30 May – 8 June 2022 Trading with unit rights on Nasdaq First North Growth Market
30 May 2022 – week 27, 2022 Trading with BTU on Nasdaq First North Growth Market
30 May – 13 June 2022 Subscription period for the Rights Issue
15 June 2022 Estimated date for publication of outcome in the Rights Issue

Advisors
Mangold Fondkommission AB is the financial advisor to Alzinova in connection with the Rights Issue. Fredersen Advokatbyrå AB is the legal advisor to the Company in connection with the Rights Issue.

For more information, please contact: 
Kristina Torfgård, CEO 
Telephone: +46 70 846 79 75 
E-mail: kristina.torfgard@alzinova.com 

This information is such information that Alzinova AB is obliged to make public pursuant to the EU Market Abuse Regulation (MAR).

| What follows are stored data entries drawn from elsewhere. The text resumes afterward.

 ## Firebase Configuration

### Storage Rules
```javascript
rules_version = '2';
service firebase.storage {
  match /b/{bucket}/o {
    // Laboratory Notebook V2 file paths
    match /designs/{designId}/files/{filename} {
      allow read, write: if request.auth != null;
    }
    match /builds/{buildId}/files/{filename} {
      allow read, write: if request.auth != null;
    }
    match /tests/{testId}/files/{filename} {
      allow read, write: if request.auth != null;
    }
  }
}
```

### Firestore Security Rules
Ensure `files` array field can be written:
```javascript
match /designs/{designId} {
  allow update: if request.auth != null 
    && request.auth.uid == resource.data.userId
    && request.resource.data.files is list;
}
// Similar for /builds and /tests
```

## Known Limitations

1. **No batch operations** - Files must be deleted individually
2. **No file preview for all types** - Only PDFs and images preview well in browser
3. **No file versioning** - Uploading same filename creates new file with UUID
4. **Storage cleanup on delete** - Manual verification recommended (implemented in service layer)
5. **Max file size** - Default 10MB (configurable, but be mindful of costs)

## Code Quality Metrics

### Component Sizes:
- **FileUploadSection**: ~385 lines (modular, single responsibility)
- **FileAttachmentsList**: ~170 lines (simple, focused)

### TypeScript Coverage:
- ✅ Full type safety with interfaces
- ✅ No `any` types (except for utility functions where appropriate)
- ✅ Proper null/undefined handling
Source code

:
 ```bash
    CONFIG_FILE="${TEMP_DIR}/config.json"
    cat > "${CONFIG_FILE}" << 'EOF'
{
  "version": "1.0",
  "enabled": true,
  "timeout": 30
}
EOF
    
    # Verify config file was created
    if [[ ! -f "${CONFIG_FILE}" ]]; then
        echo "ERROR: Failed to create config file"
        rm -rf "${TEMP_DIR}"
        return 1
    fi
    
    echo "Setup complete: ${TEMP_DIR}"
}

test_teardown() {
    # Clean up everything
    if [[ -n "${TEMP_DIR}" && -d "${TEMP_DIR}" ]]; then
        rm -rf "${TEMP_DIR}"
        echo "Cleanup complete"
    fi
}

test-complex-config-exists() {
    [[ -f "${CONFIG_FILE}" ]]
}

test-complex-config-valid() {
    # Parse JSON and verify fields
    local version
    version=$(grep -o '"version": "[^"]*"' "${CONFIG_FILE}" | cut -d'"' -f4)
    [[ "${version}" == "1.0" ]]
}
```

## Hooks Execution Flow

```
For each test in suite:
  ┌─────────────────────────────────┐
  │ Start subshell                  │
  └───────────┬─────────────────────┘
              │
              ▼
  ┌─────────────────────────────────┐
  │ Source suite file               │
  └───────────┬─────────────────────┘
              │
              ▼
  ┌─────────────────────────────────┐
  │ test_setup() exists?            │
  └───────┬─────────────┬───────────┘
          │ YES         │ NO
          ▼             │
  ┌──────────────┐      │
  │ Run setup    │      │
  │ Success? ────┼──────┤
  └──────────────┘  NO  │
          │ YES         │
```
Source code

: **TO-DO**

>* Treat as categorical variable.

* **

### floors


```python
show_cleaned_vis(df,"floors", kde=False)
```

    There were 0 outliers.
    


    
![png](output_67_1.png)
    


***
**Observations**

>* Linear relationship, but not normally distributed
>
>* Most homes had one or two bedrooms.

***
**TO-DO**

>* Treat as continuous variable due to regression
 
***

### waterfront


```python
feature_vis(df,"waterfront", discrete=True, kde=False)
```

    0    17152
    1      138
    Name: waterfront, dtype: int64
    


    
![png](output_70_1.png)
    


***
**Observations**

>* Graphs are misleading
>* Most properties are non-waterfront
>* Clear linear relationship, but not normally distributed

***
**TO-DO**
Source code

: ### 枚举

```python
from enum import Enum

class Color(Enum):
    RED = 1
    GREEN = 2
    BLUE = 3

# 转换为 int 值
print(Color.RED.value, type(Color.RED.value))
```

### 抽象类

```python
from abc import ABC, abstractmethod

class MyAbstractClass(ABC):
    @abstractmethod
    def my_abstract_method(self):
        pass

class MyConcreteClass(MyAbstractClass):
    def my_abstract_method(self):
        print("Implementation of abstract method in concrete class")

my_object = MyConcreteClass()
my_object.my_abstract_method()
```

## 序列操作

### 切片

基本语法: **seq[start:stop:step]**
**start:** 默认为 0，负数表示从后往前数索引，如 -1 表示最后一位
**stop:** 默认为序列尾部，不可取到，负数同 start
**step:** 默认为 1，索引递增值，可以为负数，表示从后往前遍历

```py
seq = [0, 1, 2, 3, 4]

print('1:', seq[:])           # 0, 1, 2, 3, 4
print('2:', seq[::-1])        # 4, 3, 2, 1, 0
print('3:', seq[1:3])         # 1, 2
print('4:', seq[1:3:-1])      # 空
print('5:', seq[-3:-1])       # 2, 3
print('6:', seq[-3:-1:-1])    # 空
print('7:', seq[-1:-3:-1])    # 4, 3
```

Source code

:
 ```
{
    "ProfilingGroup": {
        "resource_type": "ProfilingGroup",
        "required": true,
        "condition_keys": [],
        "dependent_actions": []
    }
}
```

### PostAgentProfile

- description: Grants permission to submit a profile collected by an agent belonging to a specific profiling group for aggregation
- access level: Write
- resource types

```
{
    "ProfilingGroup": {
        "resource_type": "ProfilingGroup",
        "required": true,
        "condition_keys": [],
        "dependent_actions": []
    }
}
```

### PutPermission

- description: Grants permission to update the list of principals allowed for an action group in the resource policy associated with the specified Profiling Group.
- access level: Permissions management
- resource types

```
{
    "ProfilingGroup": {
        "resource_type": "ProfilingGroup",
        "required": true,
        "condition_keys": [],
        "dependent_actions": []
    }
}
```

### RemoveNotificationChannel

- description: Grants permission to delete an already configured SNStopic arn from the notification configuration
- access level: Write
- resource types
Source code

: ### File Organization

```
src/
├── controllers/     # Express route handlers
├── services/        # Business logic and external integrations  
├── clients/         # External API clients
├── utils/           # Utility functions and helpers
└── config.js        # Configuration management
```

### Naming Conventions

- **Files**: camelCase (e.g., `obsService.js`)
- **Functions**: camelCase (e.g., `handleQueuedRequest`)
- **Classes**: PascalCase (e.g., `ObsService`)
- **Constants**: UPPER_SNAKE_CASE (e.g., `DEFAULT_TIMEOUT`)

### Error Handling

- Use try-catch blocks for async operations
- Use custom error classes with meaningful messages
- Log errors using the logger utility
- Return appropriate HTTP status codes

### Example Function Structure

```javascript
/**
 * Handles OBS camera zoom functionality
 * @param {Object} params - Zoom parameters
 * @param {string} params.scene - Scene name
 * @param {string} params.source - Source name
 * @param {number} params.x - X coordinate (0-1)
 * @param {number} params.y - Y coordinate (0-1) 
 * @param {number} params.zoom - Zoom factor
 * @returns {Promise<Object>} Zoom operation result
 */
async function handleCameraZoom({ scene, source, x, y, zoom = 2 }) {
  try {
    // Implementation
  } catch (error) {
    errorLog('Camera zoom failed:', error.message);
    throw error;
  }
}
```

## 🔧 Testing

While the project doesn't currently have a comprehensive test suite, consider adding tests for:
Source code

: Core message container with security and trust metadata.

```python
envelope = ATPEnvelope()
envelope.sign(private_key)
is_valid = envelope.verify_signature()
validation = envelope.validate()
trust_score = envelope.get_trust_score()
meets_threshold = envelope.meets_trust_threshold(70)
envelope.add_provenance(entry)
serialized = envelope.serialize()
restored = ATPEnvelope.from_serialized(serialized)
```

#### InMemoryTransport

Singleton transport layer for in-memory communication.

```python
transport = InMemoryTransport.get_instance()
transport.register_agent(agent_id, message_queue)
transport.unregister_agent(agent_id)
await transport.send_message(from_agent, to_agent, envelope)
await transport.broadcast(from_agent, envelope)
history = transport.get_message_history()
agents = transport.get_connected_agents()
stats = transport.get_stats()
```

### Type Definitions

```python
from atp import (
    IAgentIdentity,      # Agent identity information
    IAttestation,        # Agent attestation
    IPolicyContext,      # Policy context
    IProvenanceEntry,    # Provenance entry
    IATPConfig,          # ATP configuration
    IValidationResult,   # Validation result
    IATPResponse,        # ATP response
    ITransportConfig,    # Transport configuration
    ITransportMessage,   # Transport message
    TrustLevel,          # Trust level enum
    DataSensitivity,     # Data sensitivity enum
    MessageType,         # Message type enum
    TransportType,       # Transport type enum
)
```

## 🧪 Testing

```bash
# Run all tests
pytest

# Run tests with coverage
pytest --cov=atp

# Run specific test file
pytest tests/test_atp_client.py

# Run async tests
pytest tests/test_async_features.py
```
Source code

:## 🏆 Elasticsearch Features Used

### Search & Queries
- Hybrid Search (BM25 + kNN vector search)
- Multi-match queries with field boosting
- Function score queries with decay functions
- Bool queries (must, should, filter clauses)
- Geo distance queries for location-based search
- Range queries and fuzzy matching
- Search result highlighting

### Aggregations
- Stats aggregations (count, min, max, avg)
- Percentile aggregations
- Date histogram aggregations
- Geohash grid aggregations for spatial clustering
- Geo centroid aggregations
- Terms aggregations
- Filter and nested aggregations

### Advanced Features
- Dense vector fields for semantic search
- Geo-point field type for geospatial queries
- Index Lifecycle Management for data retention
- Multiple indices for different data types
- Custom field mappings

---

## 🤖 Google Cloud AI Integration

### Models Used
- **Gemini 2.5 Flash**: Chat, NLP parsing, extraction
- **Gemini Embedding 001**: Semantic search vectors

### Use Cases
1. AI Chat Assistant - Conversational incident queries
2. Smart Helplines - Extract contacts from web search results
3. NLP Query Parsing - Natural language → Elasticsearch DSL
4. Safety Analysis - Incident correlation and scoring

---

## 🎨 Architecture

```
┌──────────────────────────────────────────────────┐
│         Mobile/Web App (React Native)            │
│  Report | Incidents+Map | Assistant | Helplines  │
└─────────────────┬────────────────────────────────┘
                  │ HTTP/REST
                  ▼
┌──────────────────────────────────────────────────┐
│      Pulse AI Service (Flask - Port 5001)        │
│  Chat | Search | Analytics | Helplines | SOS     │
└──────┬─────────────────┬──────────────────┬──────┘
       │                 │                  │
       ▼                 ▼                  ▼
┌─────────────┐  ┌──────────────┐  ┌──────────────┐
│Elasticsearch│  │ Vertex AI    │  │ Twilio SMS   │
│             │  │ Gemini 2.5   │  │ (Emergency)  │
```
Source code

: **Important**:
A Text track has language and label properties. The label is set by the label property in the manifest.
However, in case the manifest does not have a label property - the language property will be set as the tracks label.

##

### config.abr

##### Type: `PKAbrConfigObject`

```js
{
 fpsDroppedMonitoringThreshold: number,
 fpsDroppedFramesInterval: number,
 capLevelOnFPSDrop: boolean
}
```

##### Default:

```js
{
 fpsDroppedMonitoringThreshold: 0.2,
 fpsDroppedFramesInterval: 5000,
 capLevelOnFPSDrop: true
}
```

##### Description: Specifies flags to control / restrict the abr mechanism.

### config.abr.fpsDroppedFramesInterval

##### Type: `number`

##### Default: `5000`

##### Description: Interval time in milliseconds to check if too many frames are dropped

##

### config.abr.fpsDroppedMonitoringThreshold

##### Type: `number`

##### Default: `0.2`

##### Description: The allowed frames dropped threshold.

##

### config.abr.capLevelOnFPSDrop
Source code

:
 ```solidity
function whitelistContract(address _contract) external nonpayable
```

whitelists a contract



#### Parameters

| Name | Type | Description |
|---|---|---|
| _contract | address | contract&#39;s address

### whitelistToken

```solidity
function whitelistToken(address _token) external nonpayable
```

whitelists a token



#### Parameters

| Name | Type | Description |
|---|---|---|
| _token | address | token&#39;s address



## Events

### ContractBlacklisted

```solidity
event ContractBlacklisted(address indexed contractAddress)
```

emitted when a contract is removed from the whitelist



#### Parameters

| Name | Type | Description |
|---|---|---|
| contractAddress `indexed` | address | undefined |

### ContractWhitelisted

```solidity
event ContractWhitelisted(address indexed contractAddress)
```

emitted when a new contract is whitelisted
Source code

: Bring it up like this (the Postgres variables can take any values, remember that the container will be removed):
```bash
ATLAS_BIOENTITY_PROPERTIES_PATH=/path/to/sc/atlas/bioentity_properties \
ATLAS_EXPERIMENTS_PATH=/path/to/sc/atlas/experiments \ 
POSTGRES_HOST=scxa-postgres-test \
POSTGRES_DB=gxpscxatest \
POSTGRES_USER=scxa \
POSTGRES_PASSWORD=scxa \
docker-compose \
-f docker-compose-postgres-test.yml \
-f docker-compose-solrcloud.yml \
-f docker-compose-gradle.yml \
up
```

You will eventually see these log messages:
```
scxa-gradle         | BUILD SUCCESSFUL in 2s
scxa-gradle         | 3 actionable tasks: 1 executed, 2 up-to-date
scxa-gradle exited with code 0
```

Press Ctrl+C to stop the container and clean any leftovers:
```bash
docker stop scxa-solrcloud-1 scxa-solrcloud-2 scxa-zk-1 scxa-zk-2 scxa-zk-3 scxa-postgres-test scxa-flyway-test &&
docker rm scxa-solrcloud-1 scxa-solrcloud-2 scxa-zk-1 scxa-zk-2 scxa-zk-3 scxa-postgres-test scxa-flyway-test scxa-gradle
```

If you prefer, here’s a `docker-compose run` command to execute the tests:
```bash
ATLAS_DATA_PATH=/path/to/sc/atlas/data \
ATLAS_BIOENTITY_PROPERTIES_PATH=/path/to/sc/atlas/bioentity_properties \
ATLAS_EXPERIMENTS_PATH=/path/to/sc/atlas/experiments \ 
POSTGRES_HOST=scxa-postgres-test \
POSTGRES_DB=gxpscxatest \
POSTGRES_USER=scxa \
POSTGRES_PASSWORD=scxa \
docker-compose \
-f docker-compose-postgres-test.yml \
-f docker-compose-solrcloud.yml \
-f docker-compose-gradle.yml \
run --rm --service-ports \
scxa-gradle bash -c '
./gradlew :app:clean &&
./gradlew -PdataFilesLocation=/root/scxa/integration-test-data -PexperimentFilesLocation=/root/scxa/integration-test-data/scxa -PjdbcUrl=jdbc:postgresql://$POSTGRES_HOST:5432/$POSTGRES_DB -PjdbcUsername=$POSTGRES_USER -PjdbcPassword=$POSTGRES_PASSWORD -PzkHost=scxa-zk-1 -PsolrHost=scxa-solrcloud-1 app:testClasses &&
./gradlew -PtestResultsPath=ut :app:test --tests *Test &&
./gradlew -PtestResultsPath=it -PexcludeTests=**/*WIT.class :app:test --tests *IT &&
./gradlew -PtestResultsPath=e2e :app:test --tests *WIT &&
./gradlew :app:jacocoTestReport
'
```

The information was submitted for publication through the agency of the contact person set out above at 08.27 CEST on 19 April 2022.

About Alzinova AB
Alzinova AB is a Swedish clinical-stage biopharma company specializing in the treatment of Alzheimer’s disease targeting neurotoxic amyloid-beta oligomers. The lead candidate, ALZ-101, is being developed as a therapeutic vaccine for the treatment of Alzheimer's. Alzinova’s proprietary AβCC peptide™ technology enables the development of disease-modifying therapies that target the toxic amyloid-beta oligomers involved in the onset and progression of the disease with high precision. Alzheimer’s is one of the most common and devastating neurological diseases globally, with of the order of 40 million people afflicted today. In addition, the antibody ALZ-201 is in early preclinical development, and the ambition is to expand the pipeline further. The company’s Certified Advisor on Nasdaq First North Growth Market is Corpura info@corpura.se +46 768-532 822. For more information about Alzinova, please visit: www.alzinova.com.

Important Information
Release, announcement or distribution of this press release may, in certain jurisdictions, be subject to restrictions according to law and people in those jurisdictions, in which this press release has been announced or distributed, should inform themselves of and follow such legal restrictions. This press release does not constitute an offer, or a solicitation of any offer, to buy or subscribe for any securities in Alzinova in any jurisdiction. Invitation to the persons concerned to participate in the Rights Issue will only take place through the EU growth prospectus which the Company intends to publish in connection with the Rights Issue.This press release does not constitute or form part of an offer or solicitation to purchase or subscribe for securities in the United States. The securities referred to herein may not be sold in the United States absent registration or an exemption from registration under the US Securities Act of 1933, as amended. The information in this press release may not be announced, published or distributed in or into the United Kingdom, the United States, Canada, Japan, Australia, Hong Kong, New Zealand, Switzerland, South Africa, South Korea or in any other jurisdiction where the announcement, publication or distribution of the information would not comply with applicable laws and regulations. Within the European Economic Area, no offer is made to the public of securities in any country other than Sweden. In other Member States of the European Union, such an offer may only be made in accordance with the exceptions in the Prospectus Regulation (EU) 2017/1129.This press release contains certain forward-looking information that reflects the Company’s present view of future events as well as financial and operational development. Words such as “intend”, “assess”, “expect”, “may”, “plan”, “believe”, “estimate” and other expressions entailing indications or predictions of future development or trends, not based on historical facts, constitute forward-looking information. Forward-looking information is inherently associated with both known and unknown risks and uncertainties as it depends on future events and circumstances. Forward-looking  information is not a guarantee of future results or development and actual outcomes may differ materially from the statements set forth in the forward-looking information.